Radiation Therapy

by Carol D. Morris, MD, MS

Radiation therapy is administered by a radiation oncologist. The purpose of radiation is to improve local tumor control by killing residual microscopic disease. Typical radiation doses vary from 45 Gy to 65 Gy.

In a prospective randomized trial from NCI, 91 patients with high grade tumors were randomized to surgery alone or surgery with post-operative external beam radiation therapy, XRT (Ref. 48). Patients in the surgery alone group experience 20% local recurrence rates compared to 0% for the surgery plus XRT group. For both groups, there was no difference in overall survival. In general, patients treated with adequate limb-sparing surgery supplemented with radiation have a likelihood of experiencing over 85% local control.

There are several different ways to administer radiation. The most commonly used form of radiation is external beam radiation which can be given pre-operatively, intra-operatively, post-operatively, or in some combination. Each has advantages and disadvantages, see Table 3. For tumors that are in contact with major nerves and blood vessels, pre-operative radiation can potentially shrink the tumor, making limb-sparing surgery possible or easier. The main disadvantage to pre-operative radiation is its association with post-operative wound complications (Refs. 10 and 35).

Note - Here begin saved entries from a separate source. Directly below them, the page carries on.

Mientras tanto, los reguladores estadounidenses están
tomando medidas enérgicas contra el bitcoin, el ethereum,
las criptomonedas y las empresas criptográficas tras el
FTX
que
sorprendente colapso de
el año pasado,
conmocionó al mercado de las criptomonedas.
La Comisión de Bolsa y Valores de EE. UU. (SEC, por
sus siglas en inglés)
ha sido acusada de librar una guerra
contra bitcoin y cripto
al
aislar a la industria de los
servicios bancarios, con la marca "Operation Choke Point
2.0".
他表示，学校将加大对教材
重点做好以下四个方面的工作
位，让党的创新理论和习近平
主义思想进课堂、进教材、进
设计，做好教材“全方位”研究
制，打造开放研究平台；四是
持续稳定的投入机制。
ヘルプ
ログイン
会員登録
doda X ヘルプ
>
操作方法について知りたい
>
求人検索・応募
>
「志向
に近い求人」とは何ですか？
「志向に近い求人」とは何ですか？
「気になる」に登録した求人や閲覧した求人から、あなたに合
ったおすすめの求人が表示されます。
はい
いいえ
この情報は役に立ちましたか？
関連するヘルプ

Post-operative radiation is probably the most commonly used modality. Typically pre- and post-operative radiation is administered over a 5 week period. Intra-operative has the advantage of delivering a large dose of radiation directly to an area of concern while sparing nearby organs such as the bowel or bladder. It is particularly useful for treating large retroperitoneal sarcomas in which it is difficult to obtain local tumor control (Ref. 43).

Table 3: The advantages and disadvantages
of the timing of radiation therapy
Delivery Method Advantages Disadvantages
Pre-operative
  1. potentially shrinks tumor
  2. smaller volume required
  1. increase in wound complications
  2. delay in definitive surgery
Intra-operative
  1. can concentrate very high doses to close margins
  2. minimal injury to normal tissue
  1. requires a special operating room with exposure to O.R. staff
  2. wound complications
Postoperative
  1. fewer wound complications
  2. immediate surgery
  1. larger volume required secondary to operative contamination

Another means of administering radiation is a technique called brachytherapy. After the surgeon has removed the tumor, a radiation oncologist then places empty catheters in the operative bed. Once the wound is starting to heal (approximately 5 days after surgery), the catheters are filled with radioactive material which sits in the surgical bed for 5 days. This allows for high doses of radiation over a short period of time obviating the need to travel daily for radiation treatments over several weeks.

In a prospective randomized trial conducted at the Memorial Sloan-Kettering Cancer Center, 164 patients with extremity or superficial axial sarcomas were randomized to surgery alone versus surgery plus brachytherapy (Ref. 38). For patients with high grade tumors, the 5-year local control rate was 89% in the brachytherapy group, compared to 66% in the surgery only group. There was no difference in overall survival between the groups. A retrospective review from the same institution examined small (<5cm) high grade sarcomas treated with brachytherapy (Ref. 37). There was no advantage in local control or overall survival for this subgroup of patients.

Unfortunately radiation does have well known side effects. Problems with wound healing have already been described above. Problems also include scarring of the tissue resulting in firm, stiff muscles as well as skin discoloration have also been well described. The most serious complication arising from radiation is the development of a second cancer within the radiated field (Refs. 8, 29, and 32) This is called a post-radiation or radiation-induced sarcoma. Radiation-induced sarcomas are rare and occur in less than 5% of long-term survivors.